Geht das? Macht das Sinn?

Ja! Und nochmal ja!

Es zahlt sich definitiv für deine Gesundheit aus.

Warum das so ist und wie ich dir dabei helfen möchte, erfährst du in diesem Artikel.

Die Entstehungsgeschichte meiner Anti-Weicker-Challenge

Weicker ist ein zusammengesetztes Wort aus Weizen und Zucker. 

Es soll dir dabei helfen, die Challenge in Erinnerung zu behalten und dich dabei zum Schmunzeln bringen. 😉

Auf zu neuen Ufern: Mit der Anti-Weicker-Challenge möchte ich dir neue Horizonte eröffnen und dir helfen, dich gesünder zu ernähren.
Auf zu neuen Ufern: Mit der Anti-Weicker-Challenge möchte ich dir neue Horizonte eröffnen und dir helfen, dich gesünder zu ernähren.

Challenge bedeutet, dass du eine bestimmte Zeit lang – diesmal während der Fastenzeit von 10. Februar bis 26. März 2016 – deine Komfortzone verlassen wirst.

Um neue Erfahrungen zu sammeln.

Und um dir selbst etwas Gutes zu tun.

Ich habe die Herausforderung in unterschiedliche Schwierigkeitsgrade eingeteilt, damit jede/r mitmachen kann.

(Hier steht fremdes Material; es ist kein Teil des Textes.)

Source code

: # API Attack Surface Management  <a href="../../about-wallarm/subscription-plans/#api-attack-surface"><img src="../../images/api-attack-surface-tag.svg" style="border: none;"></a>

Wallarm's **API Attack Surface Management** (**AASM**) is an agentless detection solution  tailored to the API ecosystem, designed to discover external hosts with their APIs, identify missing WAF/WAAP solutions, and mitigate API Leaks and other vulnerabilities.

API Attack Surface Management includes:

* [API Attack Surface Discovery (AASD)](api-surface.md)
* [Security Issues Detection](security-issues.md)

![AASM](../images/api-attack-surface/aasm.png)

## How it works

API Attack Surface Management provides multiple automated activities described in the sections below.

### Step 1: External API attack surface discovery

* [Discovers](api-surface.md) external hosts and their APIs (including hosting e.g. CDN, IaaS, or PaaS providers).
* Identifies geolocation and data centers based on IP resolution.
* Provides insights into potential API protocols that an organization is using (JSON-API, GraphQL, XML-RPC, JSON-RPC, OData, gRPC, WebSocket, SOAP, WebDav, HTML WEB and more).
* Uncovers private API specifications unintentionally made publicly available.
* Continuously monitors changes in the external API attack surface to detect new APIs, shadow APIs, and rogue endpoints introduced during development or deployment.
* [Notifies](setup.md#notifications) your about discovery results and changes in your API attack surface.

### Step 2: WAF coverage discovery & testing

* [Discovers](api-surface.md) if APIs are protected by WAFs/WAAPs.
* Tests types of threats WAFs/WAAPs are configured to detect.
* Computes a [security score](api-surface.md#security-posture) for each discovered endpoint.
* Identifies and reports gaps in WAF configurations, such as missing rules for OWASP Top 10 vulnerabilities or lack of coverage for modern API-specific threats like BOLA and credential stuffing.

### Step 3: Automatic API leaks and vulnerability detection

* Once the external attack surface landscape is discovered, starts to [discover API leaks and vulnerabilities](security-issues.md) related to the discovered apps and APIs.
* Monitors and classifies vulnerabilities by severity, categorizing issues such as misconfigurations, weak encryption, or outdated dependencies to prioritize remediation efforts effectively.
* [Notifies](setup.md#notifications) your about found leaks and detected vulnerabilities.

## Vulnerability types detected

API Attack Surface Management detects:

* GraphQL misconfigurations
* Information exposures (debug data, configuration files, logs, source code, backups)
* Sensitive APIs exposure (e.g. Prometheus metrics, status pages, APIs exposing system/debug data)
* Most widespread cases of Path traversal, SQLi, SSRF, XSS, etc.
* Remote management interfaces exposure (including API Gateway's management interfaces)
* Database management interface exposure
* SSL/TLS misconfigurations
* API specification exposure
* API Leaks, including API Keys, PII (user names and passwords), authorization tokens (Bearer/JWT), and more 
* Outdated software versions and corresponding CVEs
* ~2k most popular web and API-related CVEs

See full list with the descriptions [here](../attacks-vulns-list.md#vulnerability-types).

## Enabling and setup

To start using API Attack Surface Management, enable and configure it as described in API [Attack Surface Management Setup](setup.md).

Doch dazu später mehr.

Erstmal möchte ich dir erzählen, warum ich diese Challenge starte.

Durch meinen Fitnessblog habe ich mich in den letzten Jahren viel mit Ernährung beschäftigt und bin zu dem Schluss gekommen, dass sich die Vermeidung von Zucker und Weizen positiv auf meine Gesundheit, mein Aussehen und meine Leistungsfähigkeit auswirkt.

Vor allem diese (Hör-)Bücher zum Thema haben mich beeindruckt und überzeugt:

Aufgrund der Erkenntnisse aus diesen Büchern und vielen guten Blogartikeln (zum Beispiel auf Marathonfitness.de oder HealthyHabits.de) konsumiere ich nun schon ein gutes Jahr lang verhältnismäßig wenig Zucker und Weizen.

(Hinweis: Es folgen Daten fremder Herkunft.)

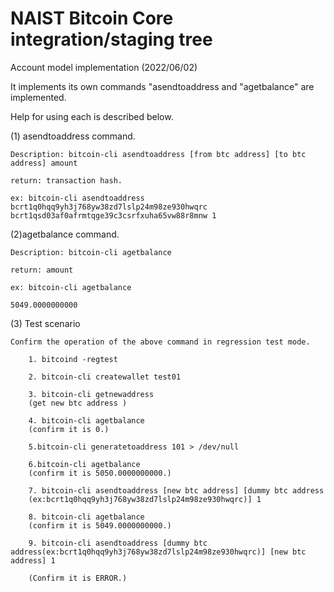NAIST Bitcoin Core integration/staging tree
=====================================
Account model implementation (2022/06/02)

It implements its own commands "asendtoaddress and "agetbalance" are implemented.

Help for using each is described below.

(1) asendtoaddress command.

    Description: bitcoin-cli asendtoaddress [from btc address] [to btc address] amount

    return: transaction hash.
    
    ex: bitcoin-cli asendtoaddress bcrt1q0hqq9yh3j768yw38zd7lslp24m98ze930hwqrc bcrt1qsd03af0afrmtqge39c3csrfxuha65vw88r8mnw 1

(2)agetbalance command.

    Description: bitcoin-cli agetbalance

    return: amount

    ex: bitcoin-cli agetbalance

    5049.0000000000

(3) Test scenario

    Confirm the operation of the above command in regression test mode.

        1. bitcoind -regtest

        2. bitcoin-cli createwallet test01

        3. bitcoin-cli getnewaddress
        (get new btc address )

        4. bitcoin-cli agetbalance 
        (confirm it is 0.)

        5.bitcoin-cli generatetoaddress 101 > /dev/null

        6.bitcoin-cli agetbalance 
        (confirm it is 5050.0000000000.)

        7. bitcoin-cli asendtoaddress [new btc address] [dummy btc address
        (ex:bcrt1q0hqq9yh3j768yw38zd7lslp24m98ze930hwqrc)] 1

        8. bitcoin-cli agetbalance 
        (confirm it is 5049.0000000000.)

        9. bitcoin-cli asendtoaddress [dummy btc address(ex:bcrt1q0hqq9yh3j768yw38zd7lslp24m98ze930hwqrc)] [new btc address] 1

        (Confirm it is ERROR.)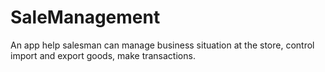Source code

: # SaleManagement
An app help salesman can manage business situation at the store, control import and export goods, make transactions.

Mit der aktuellen Challenge möchte aber auch ich noch ein neues Level erreichen und während der Fastenzeit komplett auf Weizen und Zucker verzichten.

Aber der Reihe nach. 😉

Warum gerade auf Weizen und Zucker verzichten?

Zucker und Weizen sind in den letzten Jahren immer mehr in Verruf geraten.

Die beiden Nahrungsmittel sollen ungesund sein. Ja man liest sogar, dass sie süchtig machen und Krankheiten auslösen können.

Aber was davon stimmt wirklich?

Leider mehr, als wir gemeinhin wahr haben wollen …

Warum du auf Weizen verzichten solltest

Auf hochgezüchteten Weizen weitestgehend zu verzichten, ist eine gute Idee.
Auf hochgezüchteten Weizen weitestgehend zu verzichten, ist eine gute Idee.

Wenn du dich aufmerksam im Supermarkt umsiehst und dabei auch die Etiketten der Produkte liest, wirst du schon bald eines bemerken: Weizen ist allgegenwärtig.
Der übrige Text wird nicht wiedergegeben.